Judge Theodore D. Chuang, of the US District Court for the District of Maryland noted that physicians had attested that they could use telemedicine in order to reduce the burden and risk to patients from travelling during the pandemic. The doctors said that the drug could be “safely and promptly” delivered by mail or delivery service and that the In-Person Requirements are medically unnecessary. “
“Of the more than 20,000 FDA approved drugs, mifepristone is the only medication that the FDA forces patients to pick up in person in a clinical setting even though patients are permitted to swallow it at home without clinical supervision,” Kaye said at the time. “It is no surprise that the medical community opposes this senseless and harmful requirement especially given the life threatening risks it imposes in the pandemic.”
An attorney for the Trump administration highlighted to the court that the restrictions had been in place since the FDA first approved the drug in 2000.
“The FDA has made, and continuously adhered to, the judgment that these requirements mitigate serious health risks associated with the drug, which can increase if the patient delays taking the drug or fails to receive proper counseling about possible complications,” Acting Solicitor General Jeff Wall told the court.
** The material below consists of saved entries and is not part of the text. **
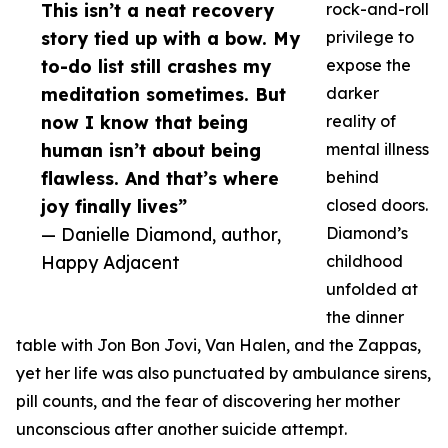
This isn’t a neat recovery
rock-and-roll
story tied up with a bow. My
privilege to
to-do list still crashes my
expose the
meditation sometimes. But
darker
now I know that being
reality of
human isn’t about being
mental illness
flawless. And that’s where
behind
joy finally lives”
closed doors.
— Danielle Diamond, author,
Diamond’s
Happy Adjacent
childhood
unfolded at
the dinner
table with Jon Bon Jovi, Van Halen, and the Zappas,
yet her life was also punctuated by ambulance sirens,
pill counts, and the fear of discovering her mother
unconscious after another suicide attempt.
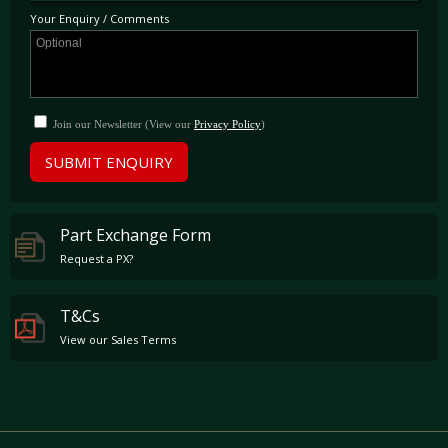
Your Enquiry / Comments
Join our Newsletter (View our
Privacy Policy
)
SUBMIT ENQUIRY
Part Exchange Form
Request a PX?
T&Cs
View our Sales Terms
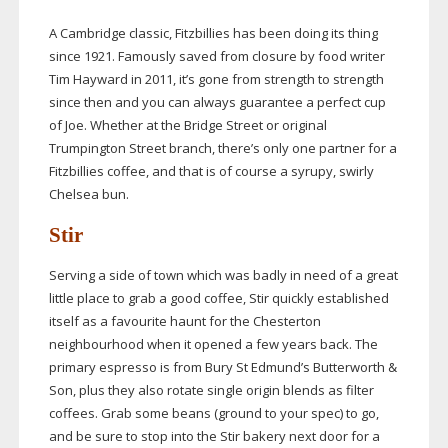
A Cambridge classic, Fitzbillies has been doing its thing
since 1921. Famously saved from closure by food writer
Tim Hayward in 2011, it’s gone from strength to strength
since then and you can always guarantee a perfect cup
of Joe. Whether at the Bridge Street or original
Trumpington Street branch, there’s only one partner for a
Fitzbillies coffee, and that is of course a syrupy, swirly
Chelsea bun.
Stir
Serving a side of town which was badly in need of a great
little place to grab a good coffee, Stir quickly established
itself as a favourite haunt for the Chesterton
neighbourhood when it opened a few years back. The
primary espresso is from Bury St Edmund’s Butterworth &
Son, plus they also rotate single origin blends as filter
coffees. Grab some beans (ground to your spec) to go,
and be sure to stop into the Stir bakery next door for a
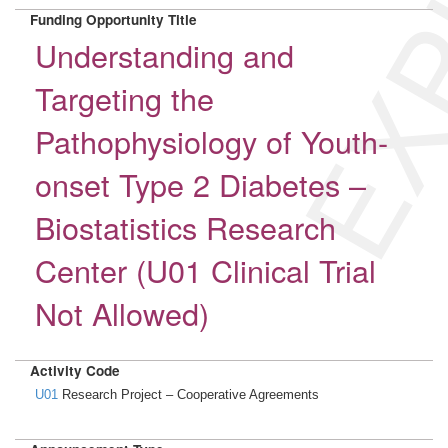
EXP
Funding Opportunity Title
Understanding and
Targeting the
Pathophysiology of Youth-
onset Type 2 Diabetes –
Biostatistics Research
Center (U01 Clinical Trial
Not Allowed)
Activity Code
U01
Research Project – Cooperative Agreements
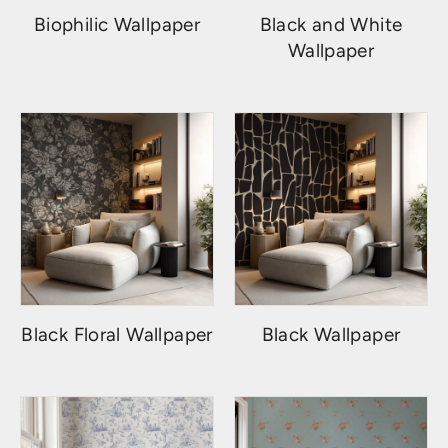
Biophilic Wallpaper
Black and White
Wallpaper
Black Floral Wallpaper
Black Wallpaper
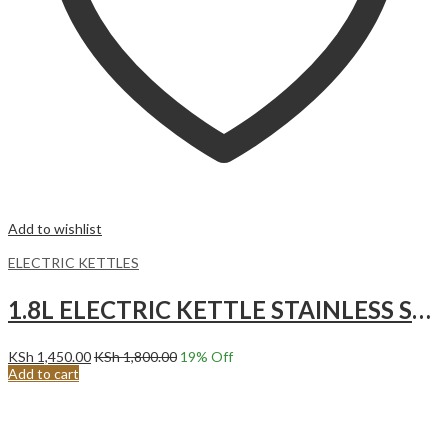
Add to wishlist
ELECTRIC KETTLES
1.8L ELECTRIC KETTLE STAINLESS STEEL KETTLE
KSh
1,450.00
KSh
1,800.00
19
% Off
Add to cart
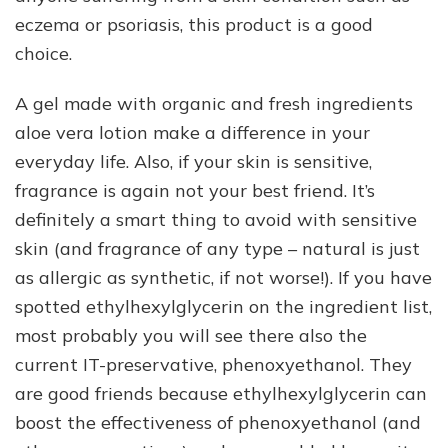
eczema or psoriasis, this product is a good
choice.
A gel made with organic and fresh ingredients
aloe vera lotion make a difference in your
everyday life. Also, if your skin is sensitive,
fragrance is again not your best friend. It’s
definitely a smart thing to avoid with sensitive
skin (and fragrance of any type – natural is just
as allergic as synthetic, if not worse!). If you have
spotted ethylhexylglycerin on the ingredient list,
most probably you will see there also the
current IT-preservative, phenoxyethanol. They
are good friends because ethylhexylglycerin can
boost the effectiveness of phenoxyethanol (and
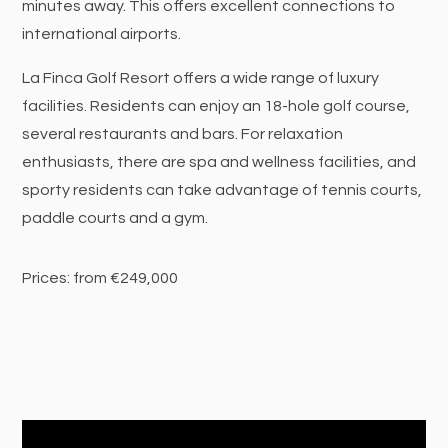
minutes away. This offers excellent connections to
international airports.
La Finca Golf Resort offers a wide range of luxury
facilities. Residents can enjoy an 18-hole golf course,
several restaurants and bars. For relaxation
enthusiasts, there are spa and wellness facilities, and
sporty residents can take advantage of tennis courts,
paddle courts and a gym.
Prices: from €249,000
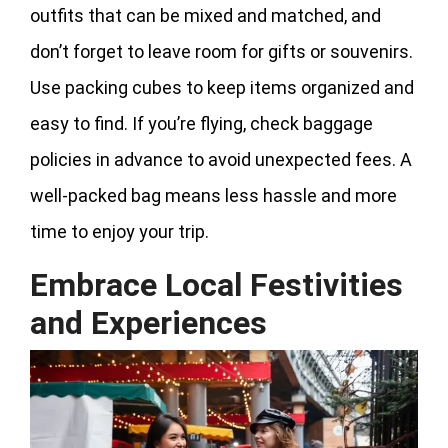
outfits that can be mixed and matched, and
don’t forget to leave room for gifts or souvenirs.
Use packing cubes to keep items organized and
easy to find. If you’re flying, check baggage
policies in advance to avoid unexpected fees. A
well-packed bag means less hassle and more
time to enjoy your trip.
Embrace Local Festivities
and Experiences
Major medical groups, including the American Medical Association filed briefs with the Supreme Court in favor of the ACLU’s position. Arguing that the country is facing an “unprecedented public health crisis” their lawyers noted that the FDA had relaxed in-person treatment requirements for other medications so that practitioners “using their clinical judgment” would be able to provide the medications via telemedicine “so that their patients can stay closer to home and avoid travel.”